DATA –
Start of Block
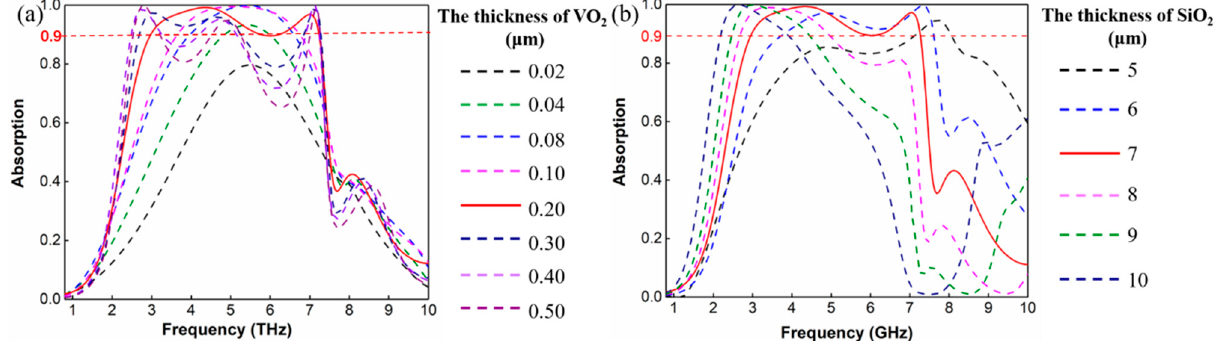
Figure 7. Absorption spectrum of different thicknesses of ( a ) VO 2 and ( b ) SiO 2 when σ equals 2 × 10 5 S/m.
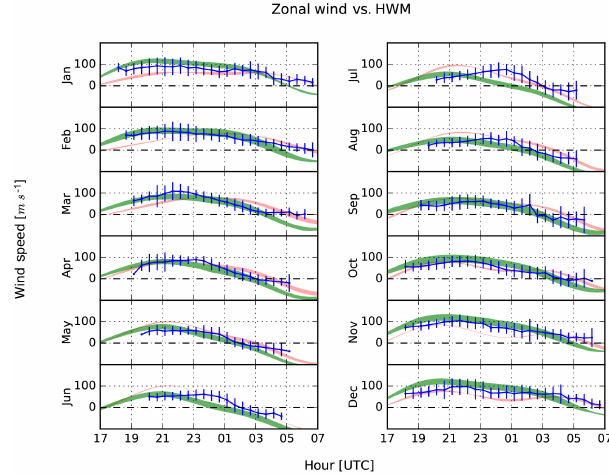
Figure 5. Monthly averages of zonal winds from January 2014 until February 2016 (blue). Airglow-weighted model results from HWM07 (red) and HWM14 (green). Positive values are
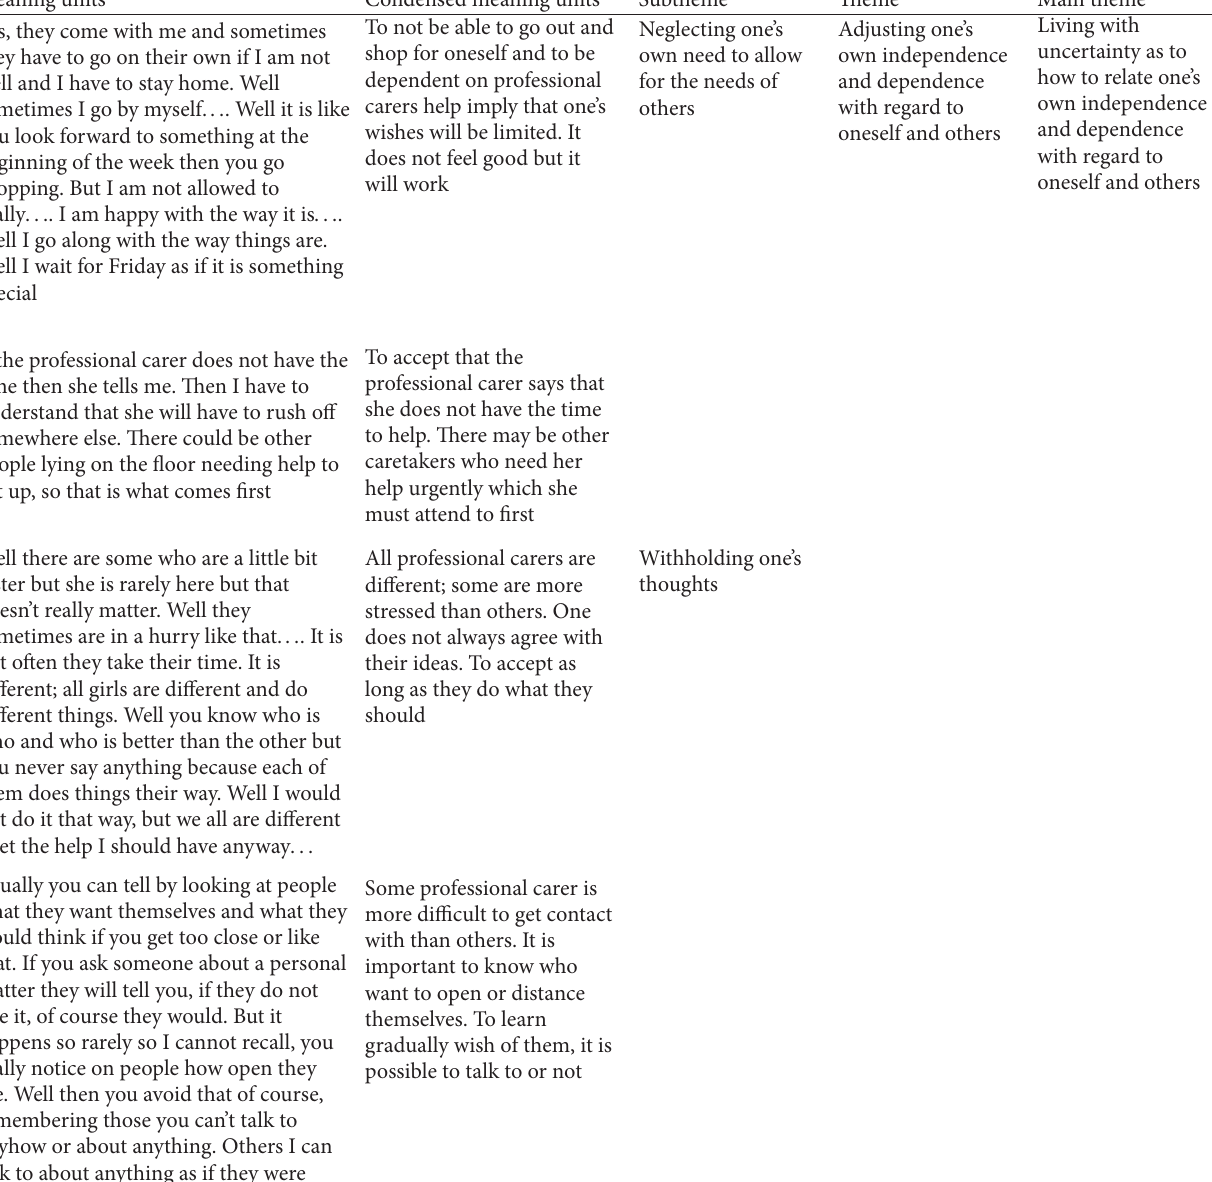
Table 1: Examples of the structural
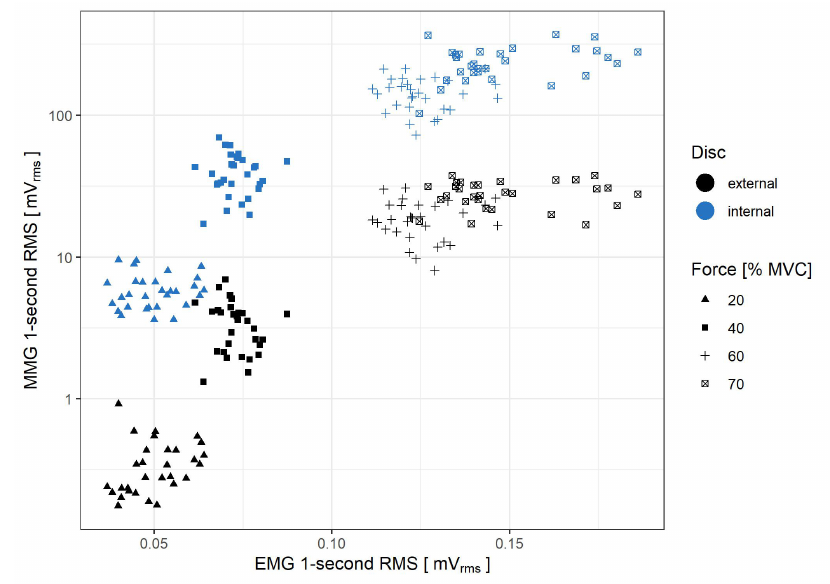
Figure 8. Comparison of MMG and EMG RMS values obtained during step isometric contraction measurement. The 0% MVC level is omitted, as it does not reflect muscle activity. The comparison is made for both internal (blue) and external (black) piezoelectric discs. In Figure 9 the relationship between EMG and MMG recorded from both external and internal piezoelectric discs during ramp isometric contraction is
End of Block
Start of Block
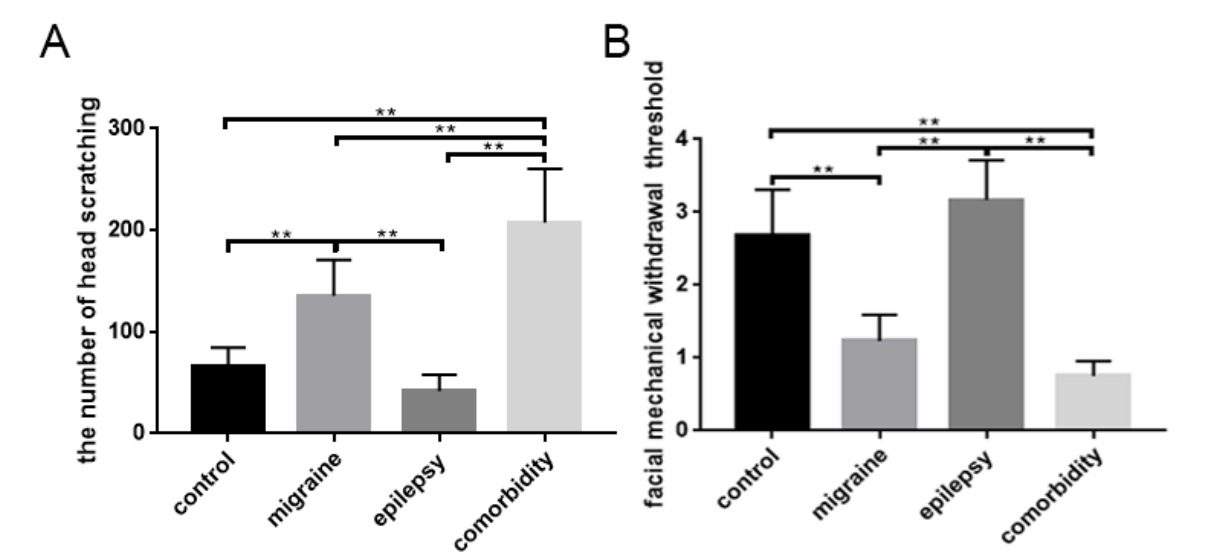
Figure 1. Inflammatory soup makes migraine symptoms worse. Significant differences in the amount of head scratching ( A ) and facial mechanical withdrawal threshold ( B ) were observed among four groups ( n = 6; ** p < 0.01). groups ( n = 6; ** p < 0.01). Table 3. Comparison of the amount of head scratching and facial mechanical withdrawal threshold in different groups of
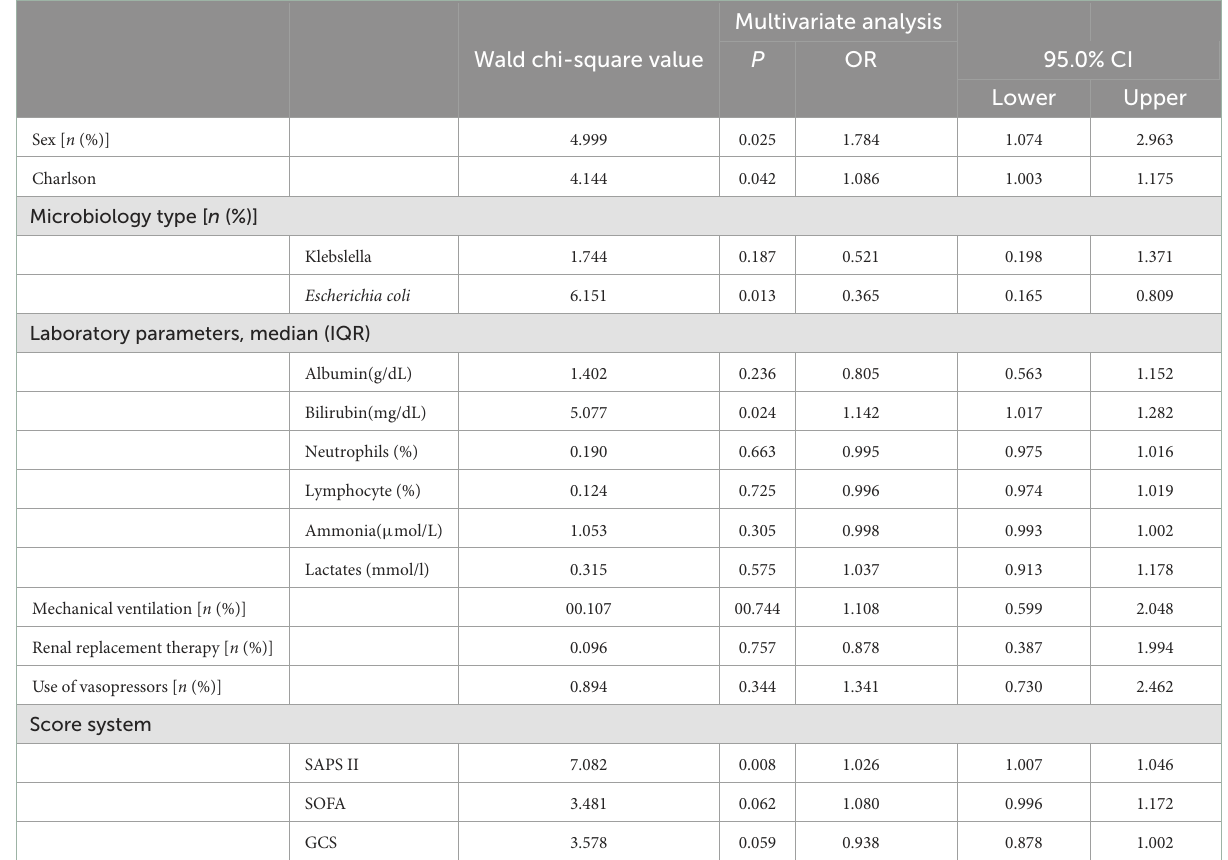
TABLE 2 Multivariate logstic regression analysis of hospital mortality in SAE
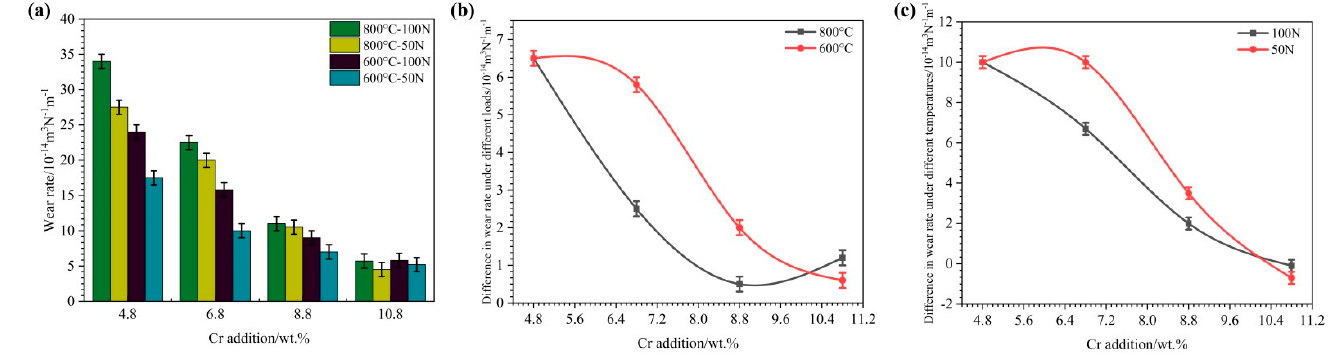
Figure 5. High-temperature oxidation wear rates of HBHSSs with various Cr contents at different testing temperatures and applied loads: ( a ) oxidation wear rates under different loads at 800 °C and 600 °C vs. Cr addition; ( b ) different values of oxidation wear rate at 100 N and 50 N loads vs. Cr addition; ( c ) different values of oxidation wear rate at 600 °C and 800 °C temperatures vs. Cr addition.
End of Block
Start of Block
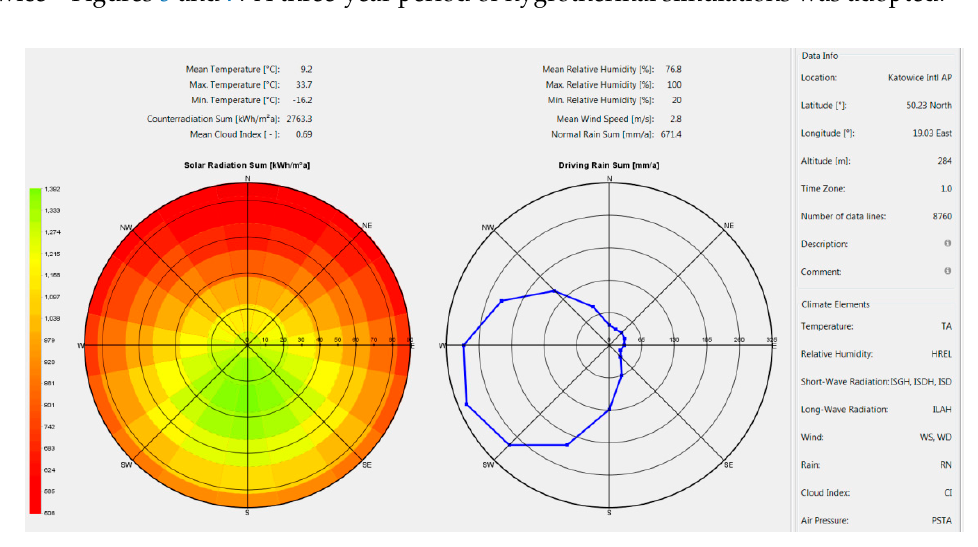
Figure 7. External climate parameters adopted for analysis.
End of Block
When you reach the line containing "Figure 5. Monthly" in the entries above, begin restating word for word, and stop once the line containing "Figure 8. Comparison" has been given. Omit the pictures.

RESPONSE AREA –
Figure 5. Monthly averages of zonal winds from January 2014 until February 2016 (blue). Airglow-weighted model results from HWM07 (red) and HWM14 (green). Positive values are
Table 1: Examples of the structural
Figure 8. Comparison of MMG and EMG RMS values obtained during step isometric contraction measurement. The 0% MVC level is omitted, as it does not reflect muscle activity. The comparison is made for both internal (blue) and external (black) piezoelectric discs. In Figure 9 the relationship between EMG and MMG recorded from both external and internal piezoelectric discs during ramp isometric contraction is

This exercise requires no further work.